▸ Exercise
Copy the text of all the records below, replacing every "Brasschaat" with "BRASSCHAAT" and leaving everything else unchanged. Omit the pictures.

▸ Record extracts

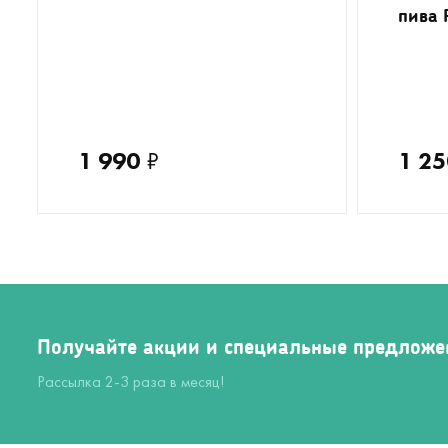
пива 
1 990
₽
1 25
Получайте акции и специальные предложе
Рассылка 2-3 раза в месяц!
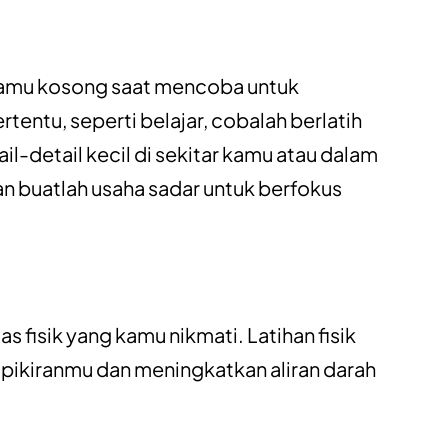
kamu kosong saat mencoba untuk
tentu, seperti belajar, cobalah berlatih
l-detail kecil di sekitar kamu atau dalam
n buatlah usaha sadar untuk berfokus
as fisik yang kamu nikmati. Latihan fisik
ikiranmu dan meningkatkan aliran darah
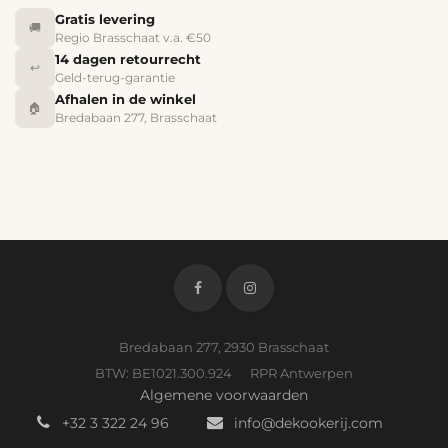
Gratis levering
🚚
Regio Brasschaat v.a. €50
14 dagen retourrecht
↩️
Geld-terug-garantie
Afhalen in de winkel
🏠
Bredabaan 277, Brasschaat
Bredabaan 277, 2930 Brasschaat
BTW: BE1021.300.924 RPR Antwerpen
Algemene voorwaarden
+32 3 322 24 96
info@dekookerij.com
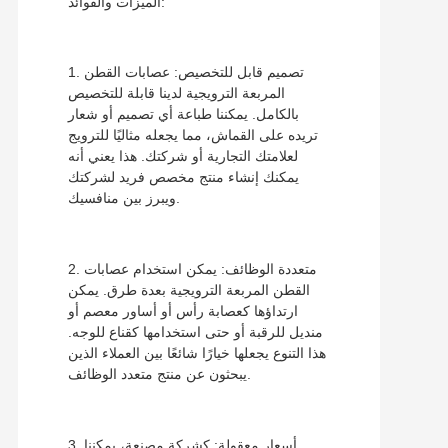
الميزات والفوائد:
1. تصميم قابل للتخصيص: عصابات القطن
المربعة الترويجية لدينا قابلة للتخصيص
بالكامل. يمكننا طباعة أي تصميم أو شعار
تريده على القماش، مما يجعله مثاليًا للترويج
لعلامتك التجارية أو شركتك. هذا يعني أنه
يمكنك إنشاء منتج مخصص فريد لشركتك
ويبرز بين منافسيك.
2. متعددة الوظائف: يمكن استخدام عصابات
القطن المربعة الترويجية بعدة طرق. يمكن
ارتداؤها كعصابة رأس أو أساور معصم أو
منديل للرقبة أو حتى استخدامها كقناع للوجه.
هذا التنوع يجعلها خيارًا شائعًا بين العملاء الذين
يبحثون عن منتج متعدد الوظائف.
3. أسعار معقولة: كشركة مصنعة، يمكننا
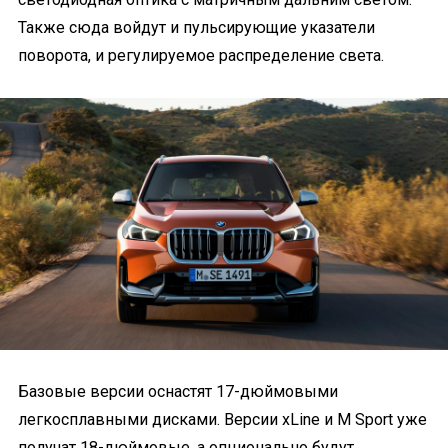
Также сюда войдут и пульсирующие указатели
поворота, и регулируемое распределение света.
Базовые версии оснастят 17-дюймовыми
легкосплавными дисками. Версии xLine и M Sport уже
получат 18-дюймовые, а опционально будут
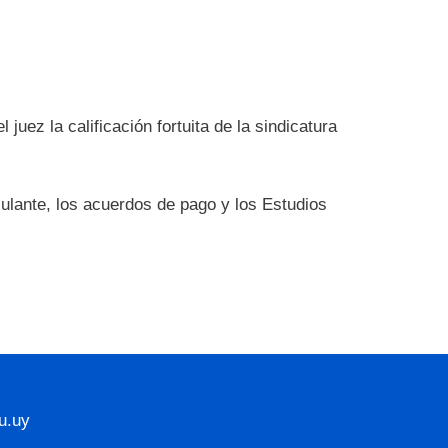
uez la calificación fortuita de la sindicatura
culante, los acuerdos de pago y los Estudios
u.uy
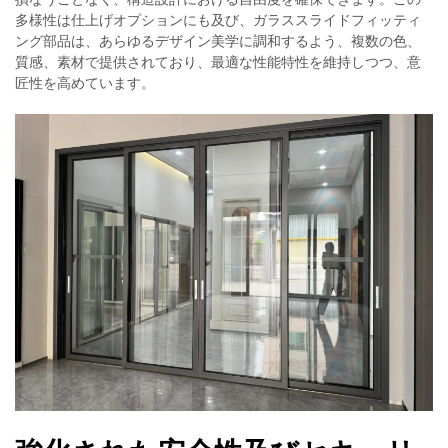
多様性は仕上げオプションにも及び、ガラススライドフィッティ
ング部品は、あらゆるデザイン美学に調和するよう、複数の色、
質感、素材で提供されており、最適な性能特性を維持しつつ、意
匠性を高めています。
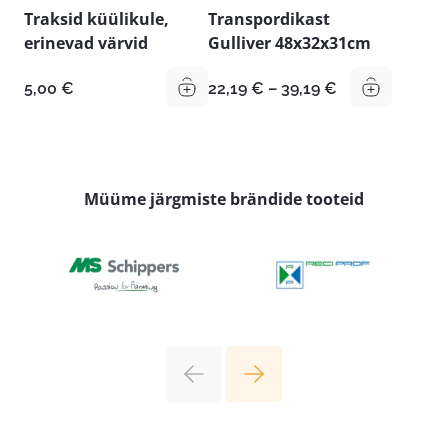
Traksid küülikule,
Transpordikast
erinevad värvid
Gulliver 48x32x31cm
Hinnavahemik
5,00
€
22,19
€
–
39,19
€
22,19 €
kuni
39,19 €
Müüme järgmiste brändide tooteid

▸ Exercise output
пива 
1 990
₽
1 25
Получайте акции и специальные предложе
Рассылка 2-3 раза в месяц!
kamu kosong saat mencoba untuk
tentu, seperti belajar, cobalah berlatih
l-detail kecil di sekitar kamu atau dalam
n buatlah usaha sadar untuk berfokus
as fisik yang kamu nikmati. Latihan fisik
ikiranmu dan meningkatkan aliran darah
Gratis levering
🚚
Regio BRASSCHAAT v.a. €50
14 dagen retourrecht
↩️
Geld-terug-garantie
Afhalen in de winkel
🏠
Bredabaan 277, BRASSCHAAT
Bredabaan 277, 2930 BRASSCHAAT
BTW: BE1021.300.924 RPR Antwerpen
Algemene voorwaarden
+32 3 322 24 96
info@dekookerij.com
الميزات والفوائد:
1. تصميم قابل للتخصيص: عصابات القطن
المربعة الترويجية لدينا قابلة للتخصيص
بالكامل. يمكننا طباعة أي تصميم أو شعار
تريده على القماش، مما يجعله مثاليًا للترويج
لعلامتك التجارية أو شركتك. هذا يعني أنه
يمكنك إنشاء منتج مخصص فريد لشركتك
ويبرز بين منافسيك.
2. متعددة الوظائف: يمكن استخدام عصابات
القطن المربعة الترويجية بعدة طرق. يمكن
ارتداؤها كعصابة رأس أو أساور معصم أو
منديل للرقبة أو حتى استخدامها كقناع للوجه.
هذا التنوع يجعلها خيارًا شائعًا بين العملاء الذين
يبحثون عن منتج متعدد الوظائف.
3. أسعار معقولة: كشركة مصنعة، يمكننا
Также сюда войдут и пульсирующие указатели
поворота, и регулируемое распределение света.
Базовые версии оснастят 17-дюймовыми
легкосплавными дисками. Версии xLine и M Sport уже
получат 18-дюймовые, а опционально будут
uez la calificación fortuita de la sindicatura
culante, los acuerdos de pago y los Estudios
u.uy
多様性は仕上げオプションにも及び、ガラススライドフィッティ
ング部品は、あらゆるデザイン美学に調和するよう、複数の色、
質感、素材で提供されており、最適な性能特性を維持しつつ、意
匠性を高めています。
Traksid küülikule,
Transpordikast
erinevad värvid
Gulliver 48x32x31cm
Hinnavahemik
5,00
€
22,19
€
–
39,19
€
22,19 €
kuni
39,19 €
Müüme järgmiste brändide tooteid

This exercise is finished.